5 . 2 . 3  -  Diagnostic

5 . 2 . 3 . 1  -  Circonstances de découverte

Le plus souvent le myélome est découvert à l'occasion de signes osseux : douleurs osseuses, parfois fractures spontanées ou non. Ailleurs, ce sont des signes biologiques qui vont attirer l'attention : accélération de la vitesse de sédimentation, pic à l'électrophorèse des protéines sériques. Parfois c'est une complication qui révèle le myélome : infection, complication neurologique, insuffisance rénale.

5 . 2 . 3 . 2  -  Manifestations cliniques

5. 2. 3. 2. 1 - Manifestations osseuses

5. 2. 3. 2. 1. 1 - signes cliniques


Les douleurs sont fréquentes (70 % au diagnostic, 90 % au cours de l'évolution. Elles sont d'intensité et d'horaire variables, localisées ou diffuses, mais jamais erratiques. Elles touchent le rachis, le gril costal, le bassin. Peuvent exister en association des radiculalgies, sciatiques ou cervico-brachiales.

Des fractures pathologiques peuvent apparaître, spontanément ou pour des efforts minimes. Leur gravité tient à leur localisation : rachidiennes avec le risque de tassement vertébral et de compression médullaire aiguë, diaphyse des os longs, côtes et retentissement respiratoire.

Les tumeurs osseuses sont moins fréquentes et plus tardives : elles intéressent essentiellement les os plats (crâne, sternum).


5. 2. 3. 2. 1. 2 - Signes radiologiques

L'aspect le plus typique est celui des géodes à l'emporte-pièce : zones d'ostéolyse, rondes ou ovalaires, sans condensation périphérique, très évocatrices au niveau de la voûte crânienne, mais aussi du gril costal, du bassin et des extrémités des os longs.

◆ CONSIGNE
Dans l'extrait sur le myélome, relevez s'il vous plaît toutes les localisations où l'on observe les géodes à l'emporte-pièce. Répondez en vous fondant uniquement sur l'extrait.

[Données enregistrées]
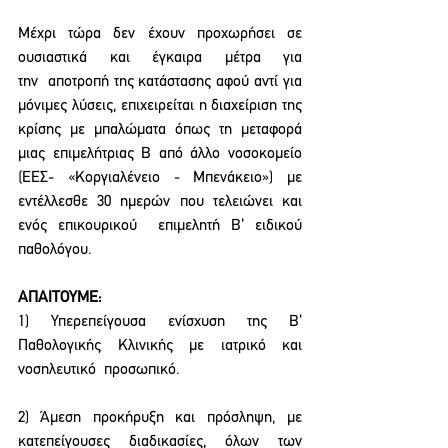
Μέχρι τώρα δεν έχουν προχωρήσει σε 
ουσιαστικά και έγκαιρα μέτρα για 
την  αποτροπή της κατάστασης αφού αντί για 
μόνιμες λύσεις, επιχειρείται η διαχείριση της 
κρίσης με μπαλώματα όπως τη μεταφορά 
μιας 
επιμελήτριας Β από άλλο νοσοκομείο 
(ΕΕΣ-
«Κοργιαλένειο - Μπενάκειο») με 
εντέλλεσθε 30 ημερών που τελειώνει και 
ενός επικουρικού 
επιμελητή Β’ ειδικού 
παθολόγου.
ΑΠΑΙΤΟΥΜΕ: 
1) Υπερεπείγουσα ενίσχυση της Β’ 
Παθολογικής Κλινικής με ιατρικό και 
νοσηλευτικό  προσωπικό. 
2) Άμεση προκήρυξη και πρόσληψη, με 
κατεπείγουσες διαδικασίες, όλων των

◆ EXERCICE TERMINÉ
- la voûte crânienne
- le gril costal
- le bassin
- les extrémités des os longs